Among other his other enterprises, Archimedes was the architect of the defenses of Syracuse, a rival to Rome who sided with Carthage. When the Romans finished off the Carthaginians, they came after Syracuse, a Greek colony off the "toe" of Italy's "boot." At first Archimedes' defenses were too much for them, but eventually, some Syracusan defenders got drunk, the Romans got in, and that was the end of Archimedes. A cautionary tale.

What’s remarkable about this proof is that Archimedes uses infinity -- something both outside the province of Greek mathematics, prefiguring calculus. Since Archimedes lived around 270 BC, it was quite the leap.

One more astonishing thing about this proof is that he uses no numbers. In fact, he had nothing like Arabic (actually Indian) numerals.

A few comments about the drawing:

The line CZ is a tangent to the parabola (sorry, primitive drawing tools make it appear otherwise).

K is the mid-point of AZ

B is the mid-point of DE

Triangle AKC is half the area of AZC

B is the mid-point of KC

Triangle ABC is half AKC

The above, together, means that triangle AZC is four times the area of ABC.

Since this is a parabola, any line drawn parallel to the axis of the parabola (BD), say MX repeats the proportion of the perpendicular. So MX is to OX as AC is to AX, or MX:OX::AC:AX.

More comments:

Extending line CB cuts MX at point N, and cuts ZA at point K. The segment KT is the same as KC. In other words, K is the mid-point of CT.

Archimedes then duplicated the random line segment OX in SH, suspending it at the mid point, T.

So, as MX is to OX, so AC to AX

Also as AC is to AX, so KC to KN

Combined: MX is to OX as KC to KN, and since K is a midpoint, MX is to OX as TK is to KN.

And since they are identical, whatever is true for OX is true for SH: MX is to SH as TK is to KN.

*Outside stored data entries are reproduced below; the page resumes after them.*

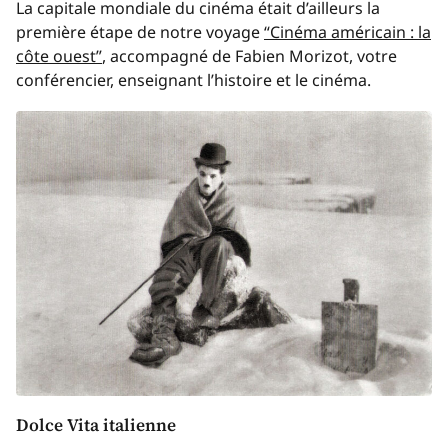
La capitale mondiale du cinéma était d’ailleurs la
première étape de notre voyage
“Cinéma américain : la
côte ouest”
, accompagné de Fabien Morizot, votre
conférencier, enseignant l’histoire et le cinéma.
Dolce Vita italienne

Imagine, then that MX and SH are on a balance, with its fulcrum at K. Both lines weigh something in proportion to their lengths, and are on that balance at their centers of gravity (the idea center of gravity was Archimedes’ discovery -- a prerequisite for all subsequent physics.... How else would we be able to calculate planetary orbits?). The idea of treating lines as physically weighty was another of Archimedes’ innovations.

Remember: MX:SH::TK:KN, so the ratio of weight between MX and SH is the ratio of their lengths. The ratio of lines to balance such weights on a fulcrum is the inverse ratio to their weights, so MX and SH will always balance with K as their fulcrum on line TN.

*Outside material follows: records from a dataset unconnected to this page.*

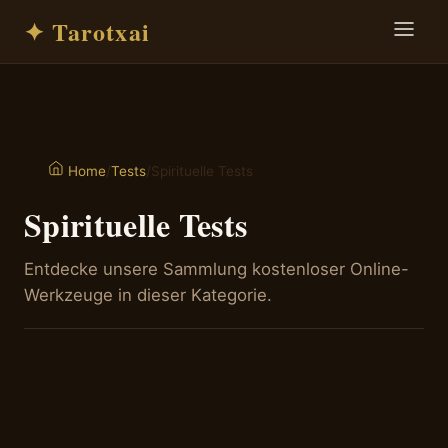
✦ Tarotxai
/
Tests
/
Spirituelle Tests
Home
Spirituelle Tests
Entdecke unsere Sammlung kostenloser Online-
Werkzeuge in dieser Kategorie.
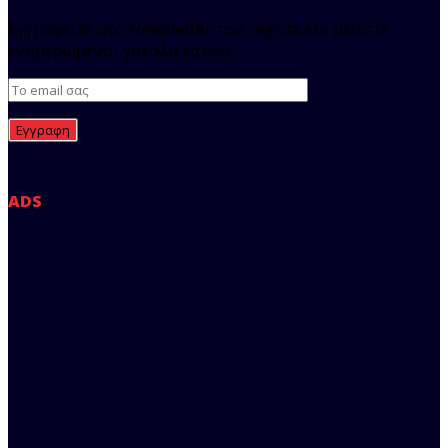
Εγγραφείτε στο Newsletter του regista και μείνετε
ενημερωμένοι για όλα τα νέα.
ADS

So the random line, MX, always balances its smaller section OX around the fulcrum K when that smaller segment is transposed so its center becomes point T. The ratios will change, but they will remain proportional.

In other words, each parallel inside the triangle AZC balances its respective section from the parabolic segment ABC (positioned at T) around fulcrum K.

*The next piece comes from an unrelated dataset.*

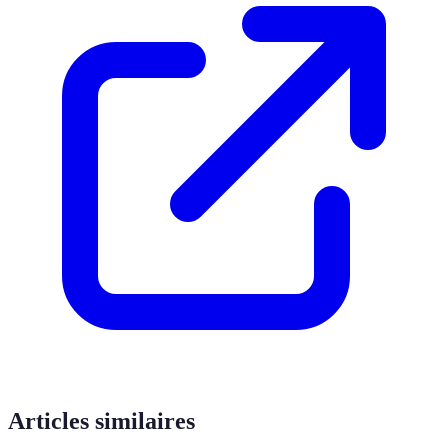
Articles similaires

Therefore, all parallel lines (an infinite number) inside AZC balance all sections of the parabolic segment at K.

In other words, the triangle AZC, as a whole, balances the parabolic segment ABC, as a whole, at fulcrum K, when suspended at its center of gravity, T.

Where is the center of gravity for triangle AZC? It’s one-third of the median line KC. Since 1/3 of KC is also one third of KT, the parabolic segment is three times as far from the fulcrum as is the triangle. Therefore, the triangle must be three times the weight of the parabolic segment, and the area of the triangle (AZC) must be three times the area of the parabolic segment.

Since ABC is 1/4 the size of AZC, the parabolic segment ABC is 4/3 the triangle ABC.

In other words: the area of the parabolic segment is four-thirds the area of the triangle it encloses.